Nous proposons que ces élu-e-s soient plus associé-e-s qu’ils ne le sont aujourd’hui dans la définition du projet régional de santé, particulièrement pour ce qui est de la lutte contre les déserts médicaux. Car en réalité, aujourd’hui - et demain encore tant votre projet de loi est en la matière indigent - ce sont les maires qui recherchent partout, y compris en dehors de France, des médecins pour venir s’implanter dans leurs communes, notamment en mettant à leur disposition des logements et des cabinets flambant neufs, exonérés de loyers.

J’en veux pour preuve la démarche entreprise par mon ami Gérard LE CAM, sénateur des Côtes-d’Armor. Ce sont aujourd’hui les Régions et les Départements qui puisent dans leurs ressources pour financer des bourses destinées aux étudiants en médecine, en échange de leur promesse d’installation sur un territoire déterminé. Et ce ne sont pas vos quelques 200 bourses, pour tout le territoire national, qui suffiront à résoudre ce que l’on appelle « les zones blanches ».
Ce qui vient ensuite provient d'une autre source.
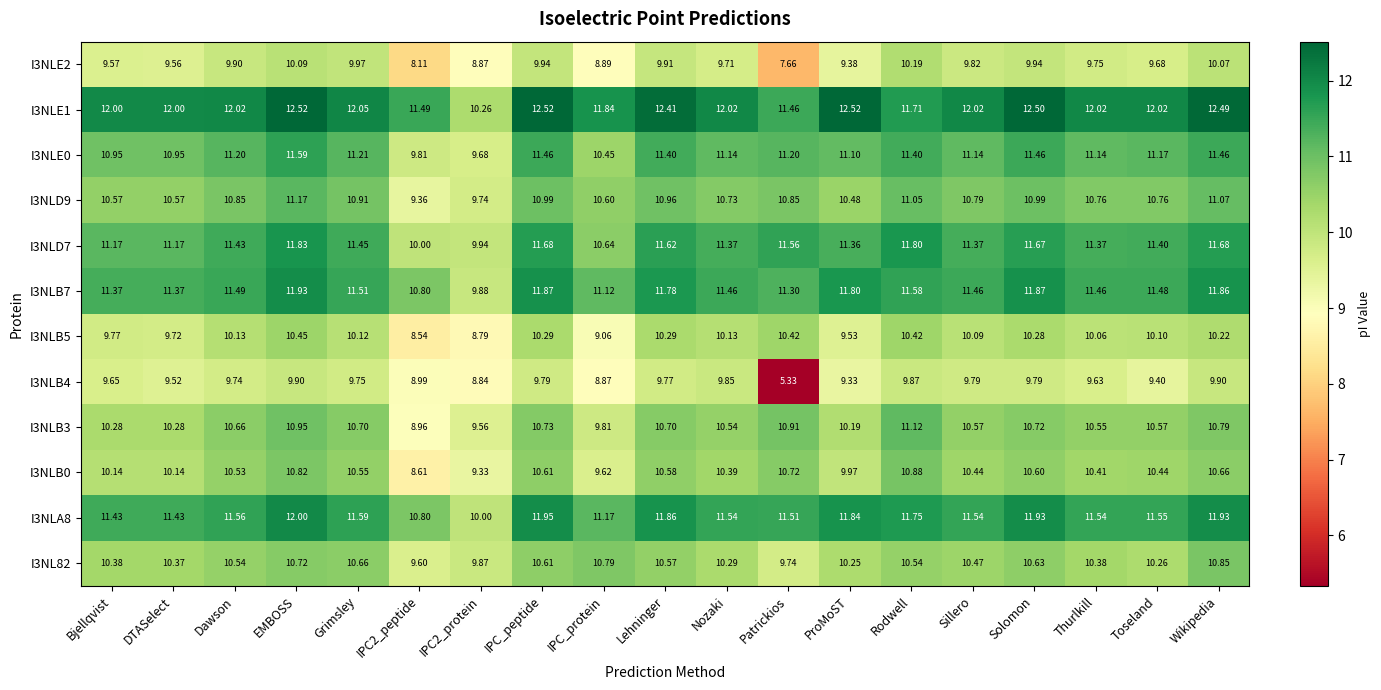

Where does the I3NLB3 series first go above 10?

Bjellqvist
Disant cela, je ne voudrais pas stigmatiser les étudiants en médecine qui font le choix de s’installer dans des zones où l’offre est déjà très importante. Comment leur en vouloir quand l’Etat lui-même abandonne les quartiers difficiles, les zones de montagnes et nos campagnes ? Comment en vouloir à des jeunes gens qui assistent chaque jour à la fermeture d’une poste, d’une école, de l’ensemble des services publics, à qui votre gouvernement demande d’en pallier l’absence et d’être dans certains territoires, bien que relevant pourtant de l’organisation libérale, le dernier représentant de la puissance publique ?
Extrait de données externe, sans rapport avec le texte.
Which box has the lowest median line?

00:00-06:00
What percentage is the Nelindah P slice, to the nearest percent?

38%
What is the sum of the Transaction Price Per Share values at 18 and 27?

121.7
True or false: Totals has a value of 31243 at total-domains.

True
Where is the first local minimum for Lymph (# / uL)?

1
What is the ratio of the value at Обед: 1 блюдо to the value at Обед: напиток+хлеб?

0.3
Enfin, je voudrais vous faire part de notre totale opposition à la logique comptable qui gouverne ce projet de loi et aura pour effet de contraindre les hôpitaux en situation de déficit, c’est à dire l’immense majorité d’entre eux, à procéder à des suppressions massives d’emplois et à la fusion forcée d’établissements publics de santé ; fusion décidée par le directeur général de l’Agence Régional de Santé, sans avoir à connaître l’accord du conseil de surveillance du ou des établissements concernés, ni sans avoir reçu l’approbation du conseil de surveillance de cette agence. Une décision autoritaire, comme celle de votre gouvernement de fermer plus d’un tiers des tribunaux des affaires de la sécurité sociale, de réviser la carte judiciaire, la carte militaire et de fermer des postes de gendarmerie et de police, au nom de la RGPP, sans jamais en mesurer l’impact et les conséquences sur les territoires concernés. Pourtant, nous savons toutes et tous combien la fermeture d’un hôpital de proximité peut avoir d’importantes conséquences, pour la population qui perd un service public de plus, pour les communes qui voient se déplacer un nombre important de salarié-e-s, et pour les personnels eux-mêmes ! Autant de conséquences impactant le dynamisme des communes et leur économie locale environnante.

Madame la Ministre, les hôpitaux publics, comme l’ensemble des services publics, participent activement à l’aménagement de nos territoires. C’est pourquoi il est inacceptable que puissent s’opérer des fusions ou des regroupements, sans que les élu-e-s locaux aient leur mot à dire.

Pour toutes ces raisons, complémentaires à celles déjà données par mon collègue François Autain, nous voterons contre ce projet de loi.